The high cost of doing business is often one of the major challenges in developing and least developed countries. Trading across borders is no exception. This includes high transaction costs, complex trading procedures, excessive documentation, inadequate and inefficient infrastructures leading to high transportation costs, and a lack of transparency and good governance which, in many cases, facilitates corruption.
The World Trade Organization Trade Facilitation Agreement (TFA) that entered into force on the 22 February 2017 addresses many of the challenges in cross border trade by providing a framework of trade facilitation regulations that, if implemented by WTO member countries, will assist to boost international trade, and also contribute to meet the 2030 Sustainable Development Goals.
Given the multi-stakeholder nature of trade facilitation, implementation of the TFA obligations usually requires the involvement of multiple government agencies as well as the private sector. This is by no means a straightforward process. The TFA has foreseen this complication by making the establishment of a National Trade Facilitation Committee obligatory (Article 23.2 of the TFA) in each of the TFA’s signatory countries with a view to undertaking this coordination role. Moreover, in many cases technical and/or financial assistance is needed for the implementation in developing and least developed countries, an issue which is addressed in Section II of the TFA under the heading of Special and Differential Treatment.

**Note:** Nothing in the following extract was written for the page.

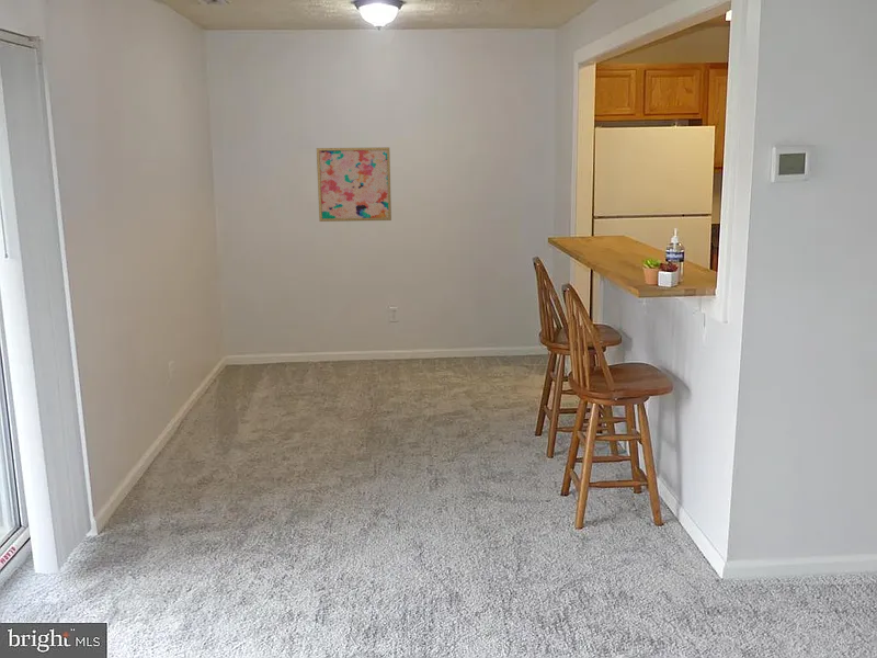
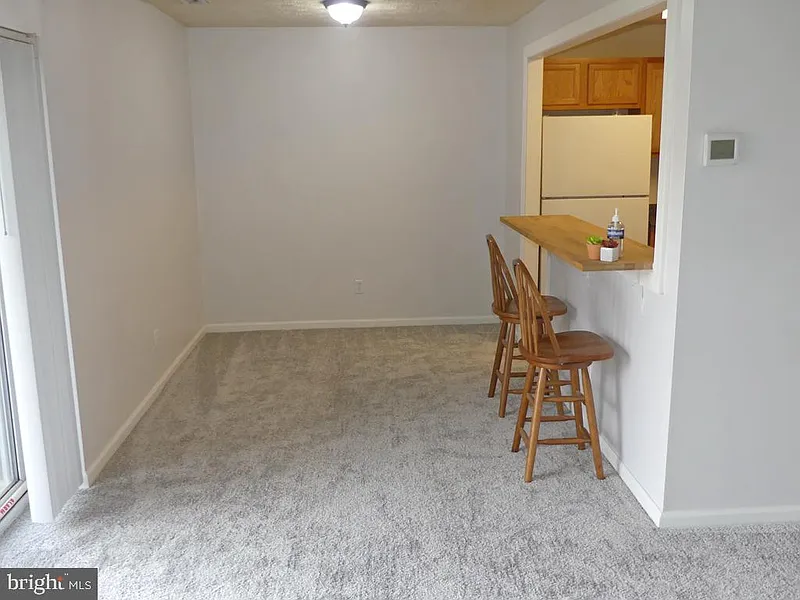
- wall art [316,146,392,223]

This is in line with the unified mandate bestowed upon UNCTAD by the Maafikiano decision that cut across divisional boundaries and focuses on the implementation of the 2030 Agenda alongside the four principal SDGs of: equality; growth; multilateralism for trade and development; and productive capacities for structural transformation. It is heartening to see that a number of these countries have progressed the implementation of the various TFA measures, particularly considering the implementation challenges faced by developing and least developed countries.
With this in mind and with a view to sharing such experiences, UNCTAD, with inputs from developing and least developed countries, has compiled a first volume of Compendium of Good Practices on the Implementation of the TFA.
The Compendium is intended to inspire policymakers to implement various measures drawing on experiences that have been tried and tested elsewhere. These good practices not only present the implementation activities but also the challenges faced in their development and execution, as well as the key factors for a successful outcome. The intention is to help transfer the experience and lessons learned so that others can avoid common pitfalls and achieve results more efficiently.
The Compendium aims to eventually cover all measures under the TFA. This first volume includes measures such as Publication and Information Available through the Internet; Pre-Arrival Processing; Electronic Payment; Risk Management, Single Window, SPS related measures and National Trade Facilitation Committees.
Following this, other volumes will be published with a view to having at least one country example for each of the measures of the TFA, and additional examples will be added over time.